Yet another study showed that more than a third of women taking a certain class of breast cancer drugs are so bothered by side effects that they stop taking the pills before their treatment is complete
Doctors typically prescribe a five-year course of the drugs, called aromatase inhibitors, for post-menopausal women after breast cancer surgery, chemotherapy or radiation treatment. The drugs are widely perceived as powerful tools to prevent breast cancer from returning.
The study of nearly 700 women on the drugs revealed that 36 percent of them stopped taking the pills after four years, citing a number of intolerable side effects; 10 percent quit after just two years on the drugs.

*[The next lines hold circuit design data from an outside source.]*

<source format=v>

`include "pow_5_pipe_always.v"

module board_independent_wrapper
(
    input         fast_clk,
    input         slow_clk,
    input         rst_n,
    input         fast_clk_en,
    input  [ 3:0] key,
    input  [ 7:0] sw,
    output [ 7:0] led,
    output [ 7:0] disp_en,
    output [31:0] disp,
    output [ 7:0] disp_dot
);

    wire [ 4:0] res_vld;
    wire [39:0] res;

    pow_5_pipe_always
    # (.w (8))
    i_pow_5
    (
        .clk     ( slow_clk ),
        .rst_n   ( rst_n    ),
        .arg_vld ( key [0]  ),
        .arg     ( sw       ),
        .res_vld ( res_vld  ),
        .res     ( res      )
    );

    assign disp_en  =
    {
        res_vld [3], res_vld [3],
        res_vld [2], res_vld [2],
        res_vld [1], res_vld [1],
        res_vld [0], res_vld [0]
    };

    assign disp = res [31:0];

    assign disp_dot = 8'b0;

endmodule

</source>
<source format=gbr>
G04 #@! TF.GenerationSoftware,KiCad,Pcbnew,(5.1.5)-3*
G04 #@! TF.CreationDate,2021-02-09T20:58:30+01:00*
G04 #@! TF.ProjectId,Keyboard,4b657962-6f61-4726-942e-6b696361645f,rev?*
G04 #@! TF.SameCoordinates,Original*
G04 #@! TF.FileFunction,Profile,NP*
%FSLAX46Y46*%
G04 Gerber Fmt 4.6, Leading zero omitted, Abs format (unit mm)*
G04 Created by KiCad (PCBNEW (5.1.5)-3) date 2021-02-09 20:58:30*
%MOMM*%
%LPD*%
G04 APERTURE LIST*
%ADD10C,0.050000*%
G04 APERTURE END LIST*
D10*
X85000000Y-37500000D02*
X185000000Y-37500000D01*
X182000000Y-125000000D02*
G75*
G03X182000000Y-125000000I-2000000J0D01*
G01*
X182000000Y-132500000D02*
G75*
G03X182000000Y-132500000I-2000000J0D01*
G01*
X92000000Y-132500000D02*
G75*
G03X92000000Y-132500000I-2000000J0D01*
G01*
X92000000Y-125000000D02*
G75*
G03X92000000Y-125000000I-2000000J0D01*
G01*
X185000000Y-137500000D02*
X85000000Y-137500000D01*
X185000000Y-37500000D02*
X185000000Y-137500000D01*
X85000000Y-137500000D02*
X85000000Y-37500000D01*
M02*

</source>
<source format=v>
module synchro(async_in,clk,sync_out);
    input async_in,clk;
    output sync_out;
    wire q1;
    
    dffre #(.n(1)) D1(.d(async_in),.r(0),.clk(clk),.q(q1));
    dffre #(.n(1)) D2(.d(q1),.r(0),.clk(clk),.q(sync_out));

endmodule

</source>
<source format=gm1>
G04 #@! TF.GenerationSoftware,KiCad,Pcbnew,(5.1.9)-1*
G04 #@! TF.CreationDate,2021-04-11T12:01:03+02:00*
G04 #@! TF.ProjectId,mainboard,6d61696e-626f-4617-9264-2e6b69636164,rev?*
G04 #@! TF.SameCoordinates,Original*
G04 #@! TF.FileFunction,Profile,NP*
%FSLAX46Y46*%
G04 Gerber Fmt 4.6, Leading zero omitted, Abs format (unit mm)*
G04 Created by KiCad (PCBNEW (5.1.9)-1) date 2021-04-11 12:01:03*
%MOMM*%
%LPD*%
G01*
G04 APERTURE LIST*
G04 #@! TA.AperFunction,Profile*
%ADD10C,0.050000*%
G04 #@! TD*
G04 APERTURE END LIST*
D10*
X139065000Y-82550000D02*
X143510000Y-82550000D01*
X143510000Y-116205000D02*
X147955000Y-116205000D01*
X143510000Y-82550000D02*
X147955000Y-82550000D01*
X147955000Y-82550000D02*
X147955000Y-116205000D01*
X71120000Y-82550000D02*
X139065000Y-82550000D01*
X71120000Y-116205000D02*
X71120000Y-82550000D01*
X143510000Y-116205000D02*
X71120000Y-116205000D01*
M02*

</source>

Patients reported that a number of intolerable side effects - severe joint pain, hot flashes, decreased libido, weight gain - made them stop taking the drug before their treatments were complete. The patients who were most likely to stop taking their pills were women who had previously undergone chemotherapy or radiation treatments, toxic therapies that cause an array of unpleasant side effects.
“If they had a rough time with chemo, if they're feeling beaten up by treatment and medications, or if they're the type of person who has difficulty tolerating side effects, then they're much more likely to quit the drugs early,” said study author Lynne Wagner, an associate professor of medical social sciences at the Northwestern University Feinberg School of Medicine.

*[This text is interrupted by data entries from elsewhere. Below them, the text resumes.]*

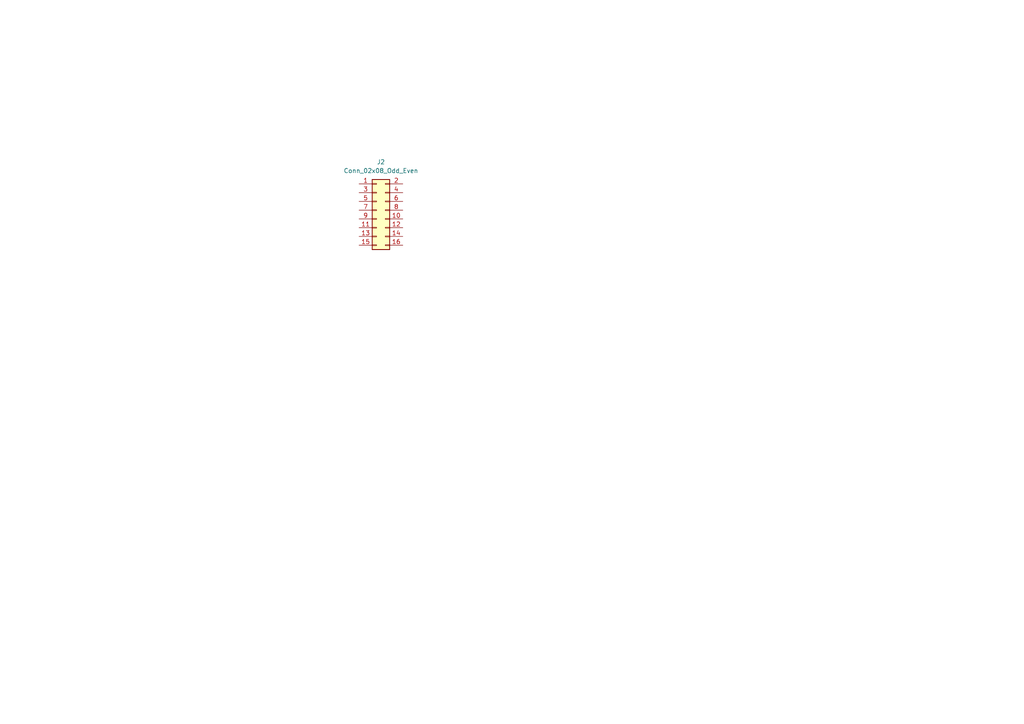
<source format=kicad_sch>
(kicad_sch
	(version 20231120)
	(generator "eeschema")
	(generator_version "8.0")
	(uuid "f0b45f7a-2bf2-449c-8773-bffb91ebdaa1")
	(paper "A4")
	
	(symbol
		(lib_id "Connector_Generic:Conn_02x08_Odd_Even")
		(at 109.22 60.96 0)
		(unit 1)
		(exclude_from_sim no)
		(in_bom yes)
		(on_board yes)
		(dnp no)
		(fields_autoplaced yes)
		(uuid "b5108e12-3469-410f-aa3c-2250c2a3557e")
		(property "Reference" "J2"
			(at 110.49 46.99 0)
			(effects
				(font
					(size 1.27 1.27)
				)
			)
		)
		(property "Value" "Conn_02x08_Odd_Even"
			(at 110.49 49.53 0)
			(effects
				(font
					(size 1.27 1.27)
				)
			)
		)
		(property "Footprint" "Connector_PinHeader_2.54mm:PinHeader_2x08_P2.54mm_Horizontal"
			(at 109.22 60.96 0)
			(effects
				(font
					(size 1.27 1.27)
				)
				(hide yes)
			)
		)
		(property "Datasheet" "~"
			(at 109.22 60.96 0)
			(effects
				(font
					(size 1.27 1.27)
				)
				(hide yes)
			)
		)
		(property "Description" "Generic connector, double row, 02x08, odd/even pin numbering scheme (row 1 odd numbers, row 2 even numbers), script generated (kicad-library-utils/schlib/autogen/connector/)"
			(at 109.22 60.96 0)
			(effects
				(font
					(size 1.27 1.27)
				)
				(hide yes)
			)
		)
		(pin "9"
			(uuid "1b5cfbbe-27f5-440a-be36-5236fd9239c6")
		)
		(pin "2"
			(uuid "089c584f-aac7-45a7-a1f8-0d3f3985e60d")
		)
		(pin "5"
			(uuid "6a16a58a-7014-42ba-8da2-e65282945f0f")
		)
		(pin "7"
			(uuid "9aea6824-ef84-430e-90d4-a2c103fdddf2")
		)
		(pin "16"
			(uuid "97407833-6d89-43d4-9d5b-74c15b208f39")
		)
		(pin "12"
			(uuid "e09cb030-402a-4501-b577-8bc5b4597a01")
		)
		(pin "11"
			(uuid "50c86d4e-1d46-4ff0-a05a-debdbcd86ae3")
		)
		(pin "13"
			(uuid "5cc26db9-ad44-4d0f-9885-e4ce073ad778")
		)
		(pin "1"
			(uuid "4cd1f333-9722-4934-90ef-ede7ae7c8835")
		)
		(pin "6"
			(uuid "64740ae7-3360-4908-80fb-b88287a76ec7")
		)
		(pin "8"
			(uuid "2fee6e92-8a7a-42ee-949f-2ef11032cba0")
		)
		(pin "4"
			(uuid "16088d34-33c8-4f24-94f3-3af671d32817")
		)
		(pin "15"
			(uuid "50de5d24-8294-4027-9ebe-292a95b96daf")
		)
		(pin "10"
			(uuid "d0a6ff91-2ce2-47dc-9595-7b82bc29d191")
		)
		(pin "3"
			(uuid "d4f5b07c-a051-47e6-852d-44c72a75bbec")
		)
		(pin "14"
			(uuid "eb1cbcb9-f27e-4fcc-8a1b-3a43d12c37e6")
		)
		(instances
			(project "PM-AI1-W-front"
				(path "/f0b45f7a-2bf2-449c-8773-bffb91ebdaa1"
					(reference "J2")
					(unit 1)
				)
			)
		)
	)
	(sheet_instances
		(path "/"
			(page "1")
		)
	)
)

</source>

In a previous study, physicians reported that only 5 percent of patients experienced moderate to severe side effects while taking the drugs. In the current study, the number of women who said the side effects were unbearable was much higher. For instance, nearly 35 percent of women reported severe joint pain. “Now we're appreciating that there's a significant gap between patient-reported symptoms and provider-reported symptoms,” Wagner said. “That gap widens when we're talking about more subjective symptoms, things like pain or fatigue that only a patient can report.”
“I think what this would tell us is, you do need to make time, you do need to tell your patients that it's O.K. to mention these side effects to you, and that they can expect some side effects from these drugs,” said Dr. Jay Brooks, chairman of hematology and oncology for the Ochsner Health System in Baton Rouge, La. “These pills have very profound benefit against breast cancer, but if people don't take the pills, they don't work,” Brooks said. “I can tell you that this study will change my perception to ask questions of patients as we're treating them.”

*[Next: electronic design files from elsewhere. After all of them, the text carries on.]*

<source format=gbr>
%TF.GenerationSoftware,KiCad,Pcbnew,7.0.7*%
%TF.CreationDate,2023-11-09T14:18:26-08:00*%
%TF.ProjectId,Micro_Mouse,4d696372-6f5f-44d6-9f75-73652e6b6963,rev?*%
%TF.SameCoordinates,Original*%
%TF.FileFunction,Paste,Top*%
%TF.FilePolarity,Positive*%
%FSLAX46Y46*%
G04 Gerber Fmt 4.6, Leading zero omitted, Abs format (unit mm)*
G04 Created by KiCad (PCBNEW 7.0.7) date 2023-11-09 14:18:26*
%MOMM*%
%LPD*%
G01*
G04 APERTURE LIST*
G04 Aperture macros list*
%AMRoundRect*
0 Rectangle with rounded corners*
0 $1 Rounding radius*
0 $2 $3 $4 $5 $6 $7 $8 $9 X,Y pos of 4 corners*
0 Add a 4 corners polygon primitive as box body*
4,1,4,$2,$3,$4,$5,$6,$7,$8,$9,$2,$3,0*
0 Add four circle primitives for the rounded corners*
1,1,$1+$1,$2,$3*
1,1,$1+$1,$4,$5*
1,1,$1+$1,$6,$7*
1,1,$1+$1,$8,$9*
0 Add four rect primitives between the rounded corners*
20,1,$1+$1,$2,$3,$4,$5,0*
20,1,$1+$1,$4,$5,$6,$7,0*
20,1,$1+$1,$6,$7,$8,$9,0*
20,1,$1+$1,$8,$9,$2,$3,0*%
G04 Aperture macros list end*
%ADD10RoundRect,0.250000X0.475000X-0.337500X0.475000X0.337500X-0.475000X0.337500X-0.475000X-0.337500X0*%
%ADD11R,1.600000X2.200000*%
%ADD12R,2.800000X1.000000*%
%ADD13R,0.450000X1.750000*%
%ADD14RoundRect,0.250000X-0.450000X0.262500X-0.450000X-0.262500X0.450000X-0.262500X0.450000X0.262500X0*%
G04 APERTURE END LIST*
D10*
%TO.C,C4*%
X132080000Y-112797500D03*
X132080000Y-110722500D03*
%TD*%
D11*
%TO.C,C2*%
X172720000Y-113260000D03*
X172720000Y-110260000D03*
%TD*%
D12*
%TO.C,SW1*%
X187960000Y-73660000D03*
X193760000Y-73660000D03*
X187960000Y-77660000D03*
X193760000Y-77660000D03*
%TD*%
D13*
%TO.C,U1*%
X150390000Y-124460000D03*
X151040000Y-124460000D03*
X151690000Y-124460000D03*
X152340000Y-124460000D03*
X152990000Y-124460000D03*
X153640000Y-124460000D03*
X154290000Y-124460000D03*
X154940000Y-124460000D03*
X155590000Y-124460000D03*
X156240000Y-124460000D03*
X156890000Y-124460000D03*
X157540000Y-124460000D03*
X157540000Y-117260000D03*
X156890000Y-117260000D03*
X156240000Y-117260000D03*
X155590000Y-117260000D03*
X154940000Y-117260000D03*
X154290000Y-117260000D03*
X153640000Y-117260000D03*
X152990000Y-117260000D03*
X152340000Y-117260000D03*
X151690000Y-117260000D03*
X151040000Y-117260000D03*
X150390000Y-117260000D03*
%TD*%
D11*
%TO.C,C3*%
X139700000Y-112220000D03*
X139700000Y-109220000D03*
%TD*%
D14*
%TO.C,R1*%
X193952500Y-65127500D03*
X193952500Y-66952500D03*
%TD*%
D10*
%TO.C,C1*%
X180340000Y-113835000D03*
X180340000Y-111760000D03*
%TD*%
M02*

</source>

“Patients often do not volunteer that kind of information. It's up to the doctor or nurse to directly ask them,” said Dr. Harold Burstein, a breast oncologist at Dana-Farber Cancer Institute in Boston. “And it's important to do that because they may be able to take an alternative treatment that doesn't have those side effects.”
The study, presented today at the San Antonio Breast Cancer Symposium, is the first to ask women who are actually taking the drugs about how the drugs affect their quality of life.